Please pull out every line in the material below that contains the string "beste", treating uppercase and lowercase letters as different.

(Information)

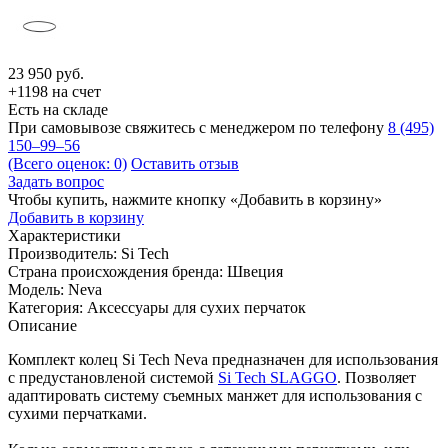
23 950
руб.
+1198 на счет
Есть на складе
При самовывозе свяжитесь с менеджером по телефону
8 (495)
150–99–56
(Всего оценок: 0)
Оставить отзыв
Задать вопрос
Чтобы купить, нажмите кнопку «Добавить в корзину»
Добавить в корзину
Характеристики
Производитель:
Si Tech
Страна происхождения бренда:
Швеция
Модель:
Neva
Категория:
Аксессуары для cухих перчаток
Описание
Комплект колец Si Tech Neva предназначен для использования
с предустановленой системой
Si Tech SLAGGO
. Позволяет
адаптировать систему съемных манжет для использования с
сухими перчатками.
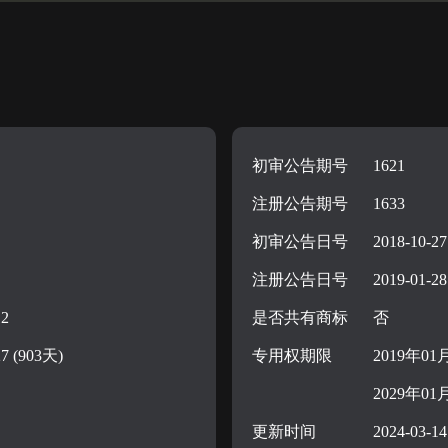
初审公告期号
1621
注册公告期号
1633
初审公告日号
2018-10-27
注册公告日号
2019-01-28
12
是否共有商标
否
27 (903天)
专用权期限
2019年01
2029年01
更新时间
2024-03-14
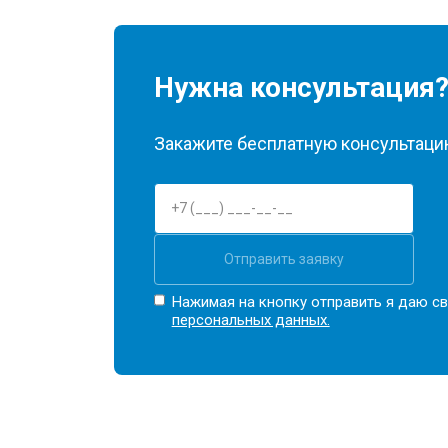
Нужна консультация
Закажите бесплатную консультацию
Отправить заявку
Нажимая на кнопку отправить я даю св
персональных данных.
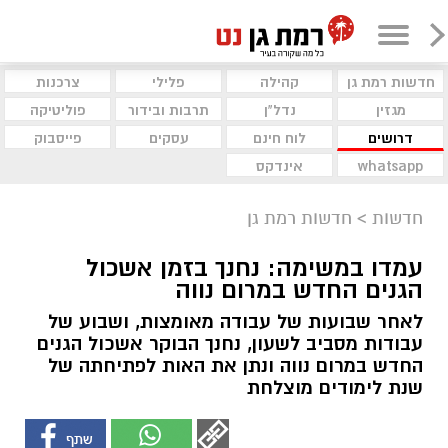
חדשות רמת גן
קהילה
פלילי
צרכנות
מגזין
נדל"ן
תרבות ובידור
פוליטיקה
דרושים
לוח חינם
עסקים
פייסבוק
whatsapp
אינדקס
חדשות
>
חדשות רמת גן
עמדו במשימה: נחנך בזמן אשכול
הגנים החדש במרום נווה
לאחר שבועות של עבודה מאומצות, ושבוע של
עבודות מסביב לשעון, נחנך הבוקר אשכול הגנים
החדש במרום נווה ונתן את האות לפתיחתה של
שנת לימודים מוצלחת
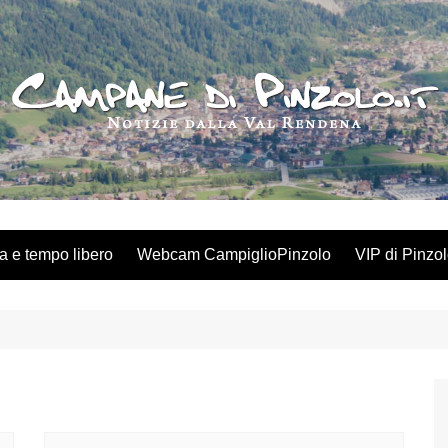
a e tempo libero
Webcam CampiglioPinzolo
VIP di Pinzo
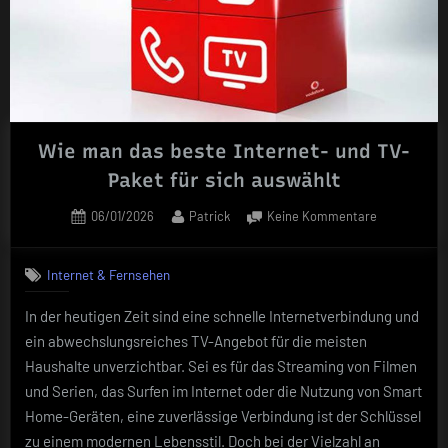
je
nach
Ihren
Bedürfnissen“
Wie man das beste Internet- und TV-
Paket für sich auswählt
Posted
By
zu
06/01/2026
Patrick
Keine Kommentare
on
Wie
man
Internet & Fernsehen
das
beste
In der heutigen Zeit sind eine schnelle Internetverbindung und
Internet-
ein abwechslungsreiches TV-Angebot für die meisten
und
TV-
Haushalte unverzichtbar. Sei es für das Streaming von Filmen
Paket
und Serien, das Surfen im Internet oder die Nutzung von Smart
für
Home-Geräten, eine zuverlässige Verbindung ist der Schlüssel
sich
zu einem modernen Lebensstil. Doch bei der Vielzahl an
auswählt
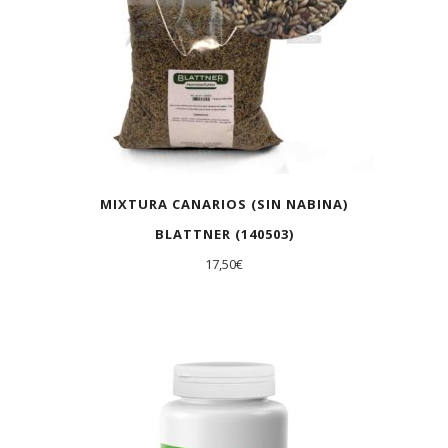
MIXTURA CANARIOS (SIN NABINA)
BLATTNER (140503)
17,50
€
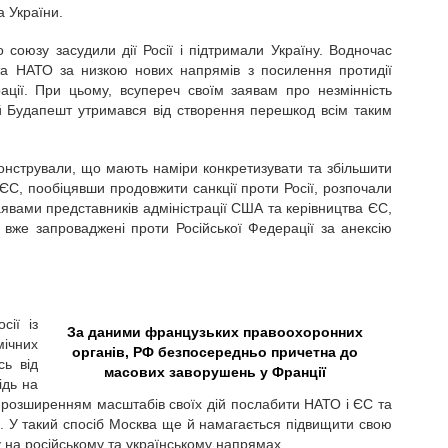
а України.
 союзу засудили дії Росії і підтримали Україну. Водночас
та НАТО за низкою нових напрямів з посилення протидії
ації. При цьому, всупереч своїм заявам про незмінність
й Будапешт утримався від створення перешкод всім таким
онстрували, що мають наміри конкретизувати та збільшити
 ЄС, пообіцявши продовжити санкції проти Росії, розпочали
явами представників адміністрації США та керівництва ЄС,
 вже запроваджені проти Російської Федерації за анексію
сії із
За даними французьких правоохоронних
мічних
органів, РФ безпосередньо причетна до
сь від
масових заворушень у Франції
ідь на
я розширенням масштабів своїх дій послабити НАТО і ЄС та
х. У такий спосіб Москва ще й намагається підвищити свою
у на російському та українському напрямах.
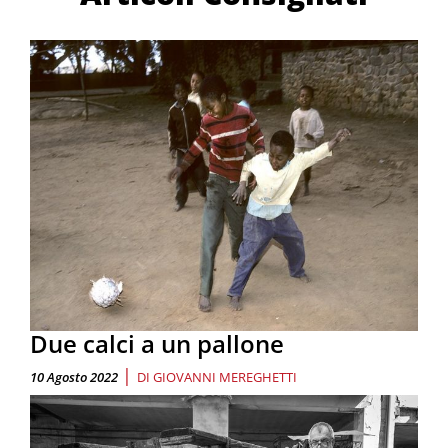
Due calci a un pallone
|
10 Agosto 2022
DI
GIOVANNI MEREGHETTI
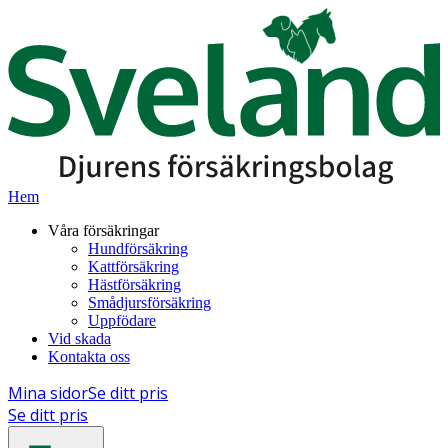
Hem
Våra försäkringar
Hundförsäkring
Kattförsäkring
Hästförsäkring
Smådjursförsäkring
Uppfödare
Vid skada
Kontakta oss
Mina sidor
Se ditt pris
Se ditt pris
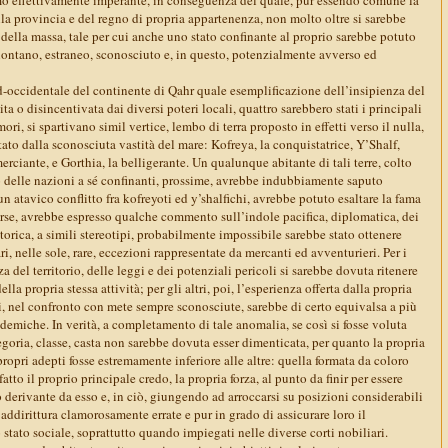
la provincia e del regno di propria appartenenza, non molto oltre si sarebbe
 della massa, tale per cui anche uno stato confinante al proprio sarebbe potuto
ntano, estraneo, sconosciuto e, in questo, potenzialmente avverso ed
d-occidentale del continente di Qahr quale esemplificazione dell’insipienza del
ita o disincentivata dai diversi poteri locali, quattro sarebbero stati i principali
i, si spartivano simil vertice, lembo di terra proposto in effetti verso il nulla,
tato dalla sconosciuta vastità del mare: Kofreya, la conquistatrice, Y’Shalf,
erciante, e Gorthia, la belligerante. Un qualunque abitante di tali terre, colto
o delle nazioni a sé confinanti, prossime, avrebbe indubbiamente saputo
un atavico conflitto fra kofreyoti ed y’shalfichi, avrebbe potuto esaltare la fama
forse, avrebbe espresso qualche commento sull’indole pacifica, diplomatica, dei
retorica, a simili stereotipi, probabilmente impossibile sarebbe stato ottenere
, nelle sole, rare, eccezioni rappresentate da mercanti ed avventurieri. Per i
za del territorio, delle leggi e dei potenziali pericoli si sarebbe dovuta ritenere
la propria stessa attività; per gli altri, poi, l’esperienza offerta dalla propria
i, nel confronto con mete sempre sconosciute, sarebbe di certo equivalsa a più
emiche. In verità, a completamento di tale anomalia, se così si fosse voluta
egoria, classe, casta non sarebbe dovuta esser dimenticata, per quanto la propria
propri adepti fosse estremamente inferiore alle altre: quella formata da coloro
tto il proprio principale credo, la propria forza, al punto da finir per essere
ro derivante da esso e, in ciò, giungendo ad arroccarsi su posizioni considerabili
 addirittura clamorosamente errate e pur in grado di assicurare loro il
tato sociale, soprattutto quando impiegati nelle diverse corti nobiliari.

(End Information)

Worked solution |
Wie man das beste Internet- und TV-
beste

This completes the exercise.